Mercado

A economia pode perder um motor

Um dos motores da economia dá sinais de que poderá fraquejar no próximo ano. É bom o governo começar a se preocupar, se é que não começou, com os maus presságios sobre os ganhos dos agricultores em 2005. Outros setores da economia serão afetados, se os produtores agrícolas, depois de anos de prosperidade, tiverem de cortar investimentos e outros gastos. Um novo recorde poderá ser alcançado na produção de grãos e oleaginosas, mas os custos estão em alta e alguns preços, como os da soja e do algodão, tendem a ser menores que os deste ano.

Por enquanto, o governo estima que as lavouras de grãos e oleaginosas, na temporada 2004-2005, deverão produzir entre 128,9 milhões e 130,9 milhões de toneladas, com aumento entre 8,1% e 9,8% em relação ao total deste ano. É uma previsão ainda precária, principalmente porque o levantamento só se refere às intenções de plantio das culturas de verão. O aumento da área para essas lavouras deverá ficar entre 0,8% e 2,2%, segundo a pesquisa divulgada ontem pelo Ministério da Agricultura. Esse aumento dependerá essencialmente da soja e do algodão.

As terras destinadas a arroz, feijão da primeira safra e milho da primeira safra deverão diminuir. Além disso, a estimativa da produção total do próximo ano, com o possível novo recorde, envolve uma porção de pressupostos.

Mesmo que outras classes de lavouras, como as do café e da cana, e a produção animal proporcionem ganhos melhores, a contribuição da agropecuária para o crescimento econômico poderá ser menor do que foi nos últimos cinco ou seis anos. Isto é uma hipótese, por enquanto, mas vale alguma preocupação.

Entre 1999 e 2003, a agropecuária só não cresceu mais do que a indústria de transformação em 2002. Durante cinco anos, a produção do campo acumulou expansão de 29,7%, enquanto a das fábricas aumentou só 7,6% e o Produto Interno Bruto (PIB) total, 6,68%.

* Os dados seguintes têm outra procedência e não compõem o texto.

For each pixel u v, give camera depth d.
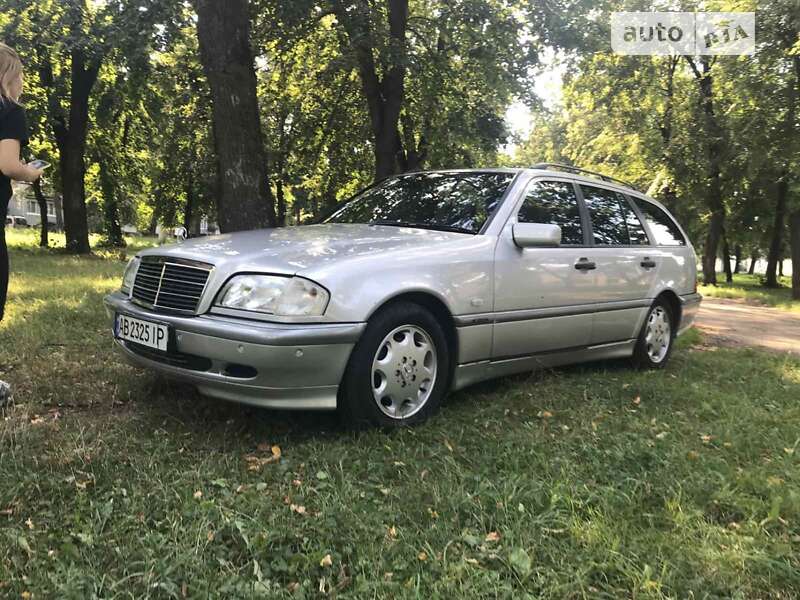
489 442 3.41
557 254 4.51
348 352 3.27
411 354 3.60
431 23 11.87
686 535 2.48
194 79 12.90
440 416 3.79
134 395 4.00
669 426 3.89
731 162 21.16
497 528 2.48
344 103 13.48
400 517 2.54
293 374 3.13
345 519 2.47
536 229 4.05
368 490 2.78
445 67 11.67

A agropecuária contribuiu diretamente com pouco mais de um terço desse crescimento do PIB, uma participação notável. Se for considerado o empuxo dado a outras atividades pela produção agrícola e pela pecuária, a contribuição terá sido certamente bem maior.

Esse crescimento, estimulado em parte pelos bons preços internacionais, impulsionou investimentos no campo. De 2002 para 2003, os projetos da agropecuária aprovados pelo Banco Nacional do Desenvolvimento Econômico e Social (BNDES) passaram de 4.423 para 6.096, com aumento de 37,8%. No mesmo intervalo os projetos da indústria de transformação aprovados pelo banco diminuíram 9,5%, de 16.911 para 16.157.

Neste ano, até setembro, o valor dos desembolsos do BNDES para a agropecuária foi 68% maior que o de igual período de 2003. No caso da indústria, incluída a extrativa mineral, a diferença para mais foi de 29%, mas parte dessa melhora foi recuperação do atraso.

O aumento dos preços do petróleo, dos fertilizantes e do aço pode mudar esse panorama, induzindo muitos agricultores a adiar investimentos e a reduzir o uso de agroquímicos.

De janeiro a setembro, foram vendidas no atacado, no mercado interno, 30,2 mil máquinas agrícolas, 0,8% mais que no mesmo período de 2003, segundo a indústria. A expectativa, de acordo com oMinistério da Agricultura, é que as vendas até o fim do ano fiquem na casa de 32 mil unidades. No ano passado, as vendas haviam chegado a 38 mil e esse número foi 10% menor que o de 2002, mas em 2003, afinal, o País pagou a conta da mudança de governo.

Se fraquejar a agricultura, será bom que o outro grande motor, a indústria, possa funcionar com maior potência. Isso dependerá em parte da exportação, mas principalmente do consumo interno e da motivação dos empresários para investir em máquinas e equipamentos.

Noventa e dois por cento das grandes indústrias e 82% das pequenas e médias planejam investir em 2005, segundo pesquisa da Confederação Nacional da Indústria. O principal fator que poderá impedir o investimento, de acordo com a pesquisa, será a incerteza quanto à evolução demanda. Se o governo não reforçar a segurança dos industriais, também esse motor poderá ratear. É um bom assunto para discussão em Brasília – com urgência.